▸ Instruction
Pick out every line in the data below that holds "Zalo".

▸ Supplied records
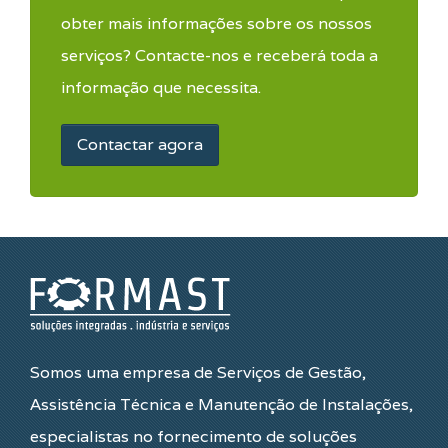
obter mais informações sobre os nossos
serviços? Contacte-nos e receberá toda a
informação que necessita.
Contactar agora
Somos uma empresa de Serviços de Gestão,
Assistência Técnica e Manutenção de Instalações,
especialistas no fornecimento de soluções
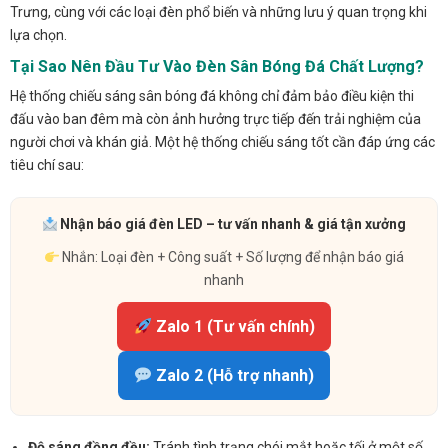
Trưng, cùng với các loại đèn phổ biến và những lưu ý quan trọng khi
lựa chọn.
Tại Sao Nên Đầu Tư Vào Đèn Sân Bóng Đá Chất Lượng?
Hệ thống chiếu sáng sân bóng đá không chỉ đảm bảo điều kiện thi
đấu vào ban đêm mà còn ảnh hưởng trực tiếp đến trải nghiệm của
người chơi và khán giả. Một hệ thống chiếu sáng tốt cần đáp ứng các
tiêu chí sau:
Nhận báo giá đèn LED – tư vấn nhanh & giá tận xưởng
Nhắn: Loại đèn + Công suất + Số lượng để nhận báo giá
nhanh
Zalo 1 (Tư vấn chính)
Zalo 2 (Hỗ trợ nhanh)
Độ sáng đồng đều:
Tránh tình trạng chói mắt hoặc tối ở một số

▸ Result
Zalo 1 (Tư vấn chính)
Zalo 2 (Hỗ trợ nhanh)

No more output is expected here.